### Extracted page text data
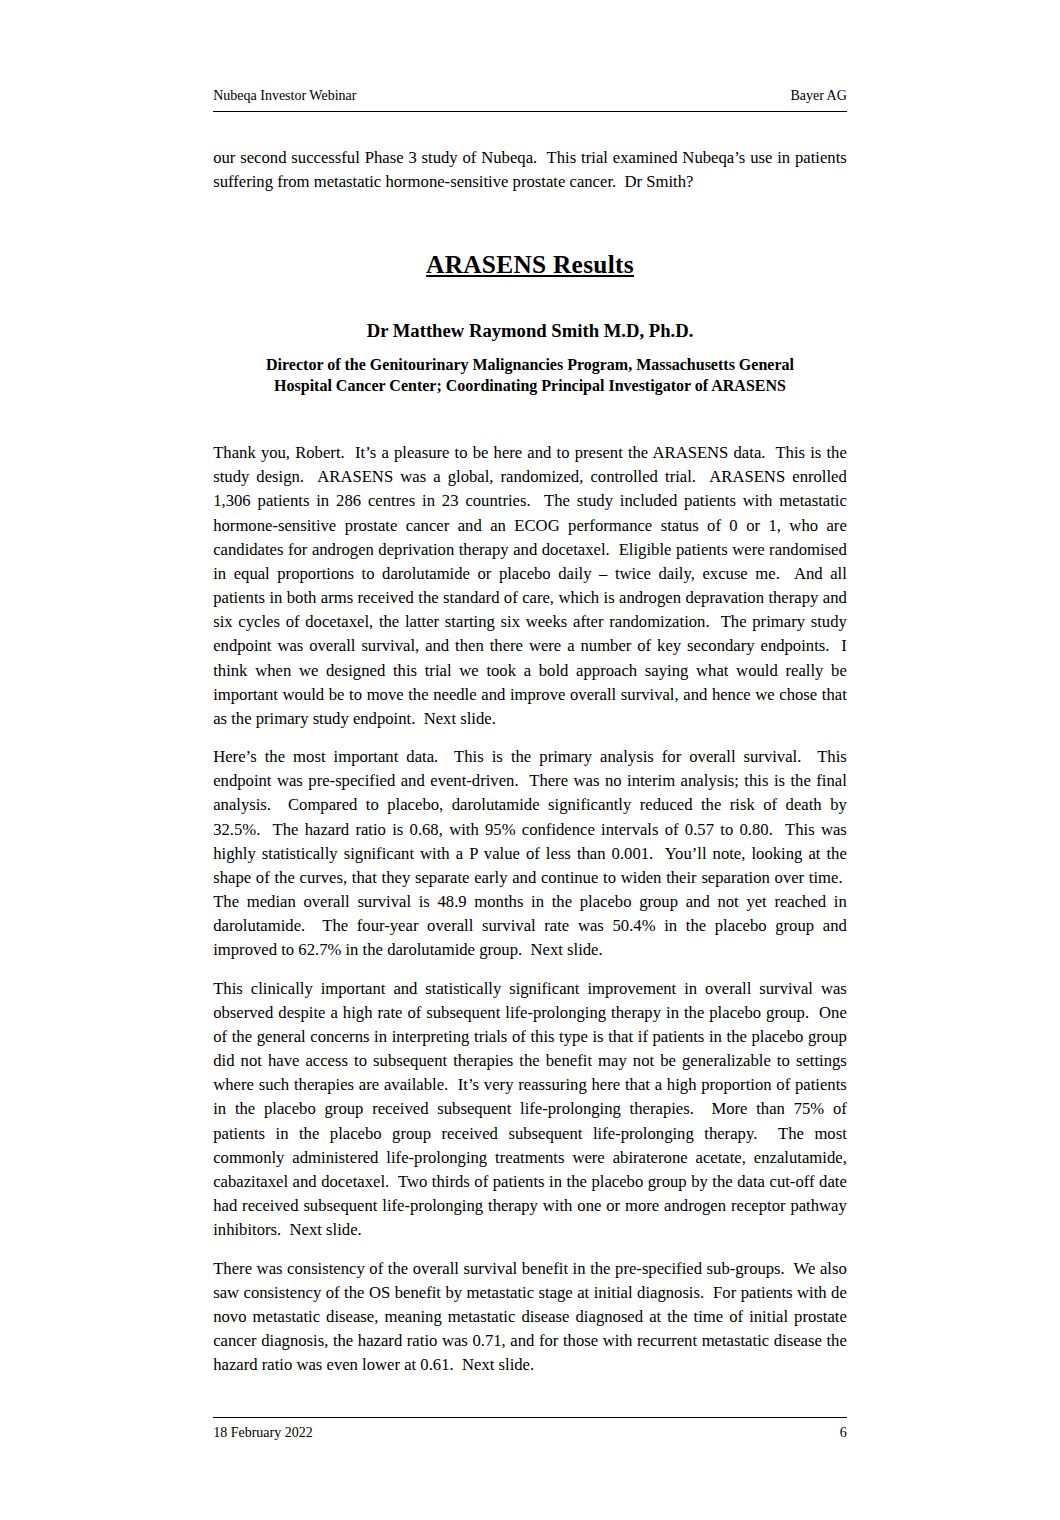Nubeqa Investor Webinar
Bayer AG
our second successful Phase 3 study of Nubeqa. This trial examined Nubeqa’s use in patients suffering from metastatic hormone-sensitive prostate cancer. Dr Smith?
ARASENS Results
Dr Matthew Raymond Smith M.D, Ph.D.
Director of the Genitourinary Malignancies Program, Massachusetts General Hospital Cancer Center; Coordinating Principal Investigator of ARASENS
Thank you, Robert. It’s a pleasure to be here and to present the ARASENS data. This is the study design. ARASENS was a global, randomized, controlled trial. ARASENS enrolled 1,306 patients in 286 centres in 23 countries. The study included patients with metastatic hormone-sensitive prostate cancer and an ECOG performance status of 0 or 1, who are candidates for androgen deprivation therapy and docetaxel. Eligible patients were randomised in equal proportions to darolutamide or placebo daily – twice daily, excuse me. And all patients in both arms received the standard of care, which is androgen depravation therapy and six cycles of docetaxel, the latter starting six weeks after randomization. The primary study endpoint was overall survival, and then there were a number of key secondary endpoints. I think when we designed this trial we took a bold approach saying what would really be important would be to move the needle and improve overall survival, and hence we chose that as the primary study endpoint. Next slide.
Here’s the most important data. This is the primary analysis for overall survival. This endpoint was pre-specified and event-driven. There was no interim analysis; this is the final analysis. Compared to placebo, darolutamide significantly reduced the risk of death by 32.5%. The hazard ratio is 0.68, with 95% confidence intervals of 0.57 to 0.80. This was highly statistically significant with a P value of less than 0.001. You’ll note, looking at the shape of the curves, that they separate early and continue to widen their separation over time. The median overall survival is 48.9 months in the placebo group and not yet reached in darolutamide. The four-year overall survival rate was 50.4% in the placebo group and improved to 62.7% in the darolutamide group. Next slide.
This clinically important and statistically significant improvement in overall survival was observed despite a high rate of subsequent life-prolonging therapy in the placebo group. One of the general concerns in interpreting trials of this type is that if patients in the placebo group did not have access to subsequent therapies the benefit may not be generalizable to settings where such therapies are available. It’s very reassuring here that a high proportion of patients in the placebo group received subsequent life-prolonging therapies. More than 75% of patients in the placebo group received subsequent life-prolonging therapy. The most commonly administered life-prolonging treatments were abiraterone acetate, enzalutamide, cabazitaxel and docetaxel. Two thirds of patients in the placebo group by the data cut-off date had received subsequent life-prolonging therapy with one or more androgen receptor pathway inhibitors. Next slide.
There was consistency of the overall survival benefit in the pre-specified sub-groups. We also saw consistency of the OS benefit by metastatic stage at initial diagnosis. For patients with de novo metastatic disease, meaning metastatic disease diagnosed at the time of initial prostate cancer diagnosis, the hazard ratio was 0.71, and for those with recurrent metastatic disease the hazard ratio was even lower at 0.61. Next slide.
18 February 2022
6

### EXERCISE DIRECTIONS
Copy, exactly and only, the lines above that begin with the one containing "Dr Matthew Raymond Smith M.D, Ph.D." and finish with the one containing "Director of the".

### SOLUTION
Dr Matthew Raymond Smith M.D, Ph.D.
Director of the Genitourinary Malignancies Program, Massachusetts General Hospital Cancer Center; Coordinating Principal Investigator of ARASENS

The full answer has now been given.